São Paulo – A Federação Brasileira de Bancos (Febraban) divulgou hoje uma pesquisa realizada junto a 56 instituições financeiras, que projeta a variação de diferentes indicadores da economia brasileira nos próximos dois anos. Para os associados da Febraban, a meta de inflação do Banco Central (BC), não deve ser atingida neste ano. A estimativa mostra uma IPCA em 5,75%. O IPC-Fipe deve fechar o ano em 5,43% e o IGP-M em 6,64%. A meta de inflação a ser perseguida pelo BC neste ano é de 5,1%.
Os bancos que participaram do estudo estimam que o Produto Interno Bruto (PIB) deve manter um crescimento razoável nos próximos dois anos. Para 2005, a projeção é de um crescimento de 3,61%, enquanto, em 2006, o ritmo deve se acelerar e o indicador pode subir para 3,64%.

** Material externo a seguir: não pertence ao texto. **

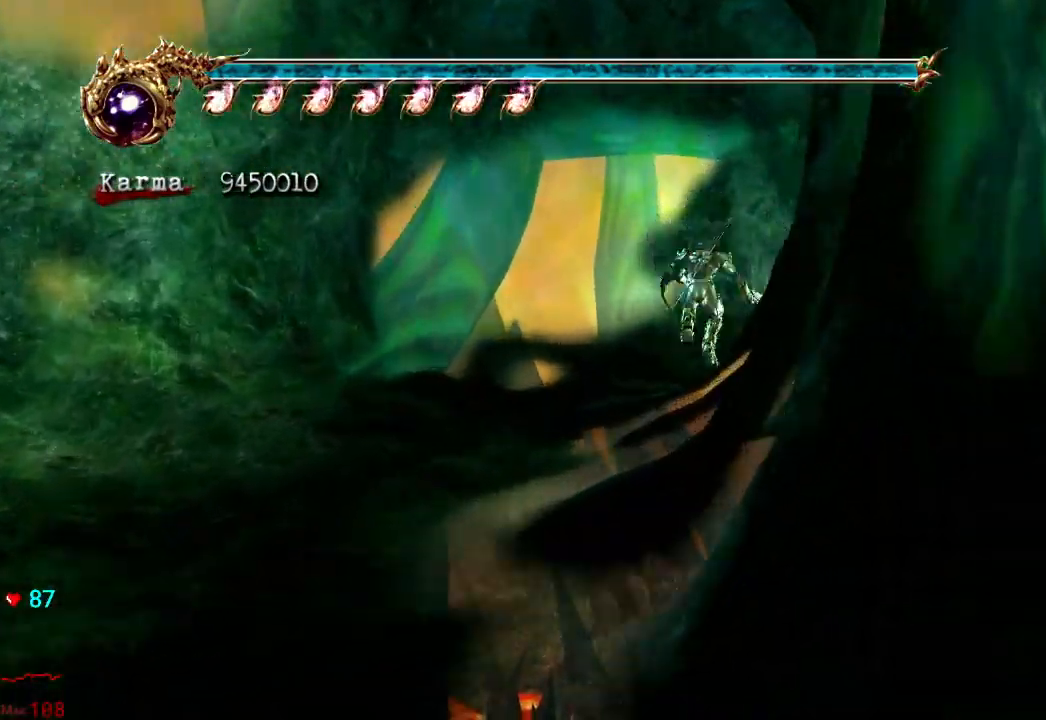
{"buttons": [], "left_stick": "up-right", "right_stick": "center", "events": [[117, "A", "down"], [283, "A", "up"], [367, "L2", "up"]]}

Nos diferentes setores da economia, as estimativas também apontam uma expansão consistente. No agronegócio, indústria e serviços, o crescimento projetado para este ano é de, 3,99%, 4,4% e 2,9%, respectivamente.
A taxa de juros básica (Selic), segundo as instituições consultadas, deve fechar o ano em 16% ao ano, o que sugere uma queda de 1,75 ponto porcentual em relação ao atual patamar de juros, em 17,75% ao ano.
As instituições ouvidas nas pesquisa também projetam uma valorização para o dólar no Brasil. De acordo com o estudo, as projeções apontaram para uma taxa de câmbio de R$ 2,94 em dezembro e de R$ 3,09, no mesmo período de 2006.